Angelo Barricelli: Come valuta l’attuale panorama concertistico italiano, in particolare le giovani leve? Ha un consiglio, una ricetta da dare ad un giovane di talento relativamente  alla professione di concertista?

Mauro Storti: Accade spesso di ascoltare ottimi giovani chitarristi che sono la prova tangibile del positivo e generoso lavoro svolto in campo didattico dalla generazione precedente. Bisogna però chiedersi come mai alle poche grandi personalità del passato fanno riscontro le tante personalità mediocri di oggi. Non vorrei essere frainteso e cerco di spiegarmi meglio. Non dimentico ciò che mi disse  Nino Rota quando la chitarra stava per essere ammessa nei Conservatori: “Staremo a vedere se accadrà ciò che è accaduto per il pianoforte: oggi non ci sono più i grandi pianisti di una volta!”. Chi ha avuto la fortuna di ascoltare i grandi chitarristi degli anni settanta, può raccontare di un’indescrivibile commozione e di un irrefrenabile entusiasmo suscitato dai loro concerti. Segovia che recitando le liriche di Platero con un filo di suono, interrotto dalle lontanissime campane della chiesa di San Babila sospende l’esecuzione e sussurra ad un pubblico raccolto in religioso silenzio un donchisciottesco “Non posso lottare con le campane!” sollevando uno scroscio di applausi; un Alirio Diaz che dopo un esaltante récital nella sala grande del Conservatorio viene subissato da ben sette richieste di bis!
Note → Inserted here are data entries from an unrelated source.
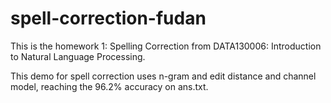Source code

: # spell-correction-fudan
This is the homework 1: Spelling Correction from DATA130006: Introduction to Natural Language Processing.

This demo for spell correction uses n-gram and edit distance and channel model, reaching the 96.2% accuracy on ans.txt.
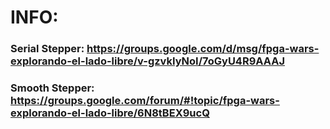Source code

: # INFO:

### Serial Stepper: https://groups.google.com/d/msg/fpga-wars-explorando-el-lado-libre/v-gzvkIyNoI/7oGyU4R9AAAJ
### Smooth Stepper: https://groups.google.com/forum/#!topic/fpga-wars-explorando-el-lado-libre/6N8tBEX9ucQ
Angelo Barricelli:  Cosa manca oggi al giovane talento che snocciola con la più assoluta perfezione un rosario di suoni? Cosa manca al celebrato maestro dal curriculum osannante e chilometrico se alla fine del suo récital il pubblico si defila silenzioso?

Mauro Storti: Bisogna rendersi conto che i suoni non diventano musica se non c’è l’anima e la capacità di comunicare. A chi gli chiedeva perché la chitarra non avesse l’anima come il violino, Segovia rispondeva: ”Perché  il chitarrista deve metterci la sua!”. Per riuscirci non basta suonare, ma occorre anche studiare, studiare e  studiare, coltivando la sensibilità artistica e il potere comunicativo.

Infine, occorre valutare attentamente la scelta del repertorio. In queste parole di Manuel De Falla si possono ravvisare le linee guida del repertorio più congeniale al nostro “strumento ammirevole, tanto sobrio quanto ricco che, rude o dolce, sa soggiogare lo spirito e nel quale, col passar del tempo, si sono venuti a sedimentare i valori essenziali di nobili strumenti decaduti dei quali raccoglie l’eredità senza rinunciare al suo carattere e a quanto deve al popolo per le proprie origini”. E’ dunque consigliabile rifuggire da certe forzature intellettualistiche che non le sono proprie e che solitamente non giocano né a favore della chitarra, né a favore del chitarrista, e spesso neanche a favore del compositore.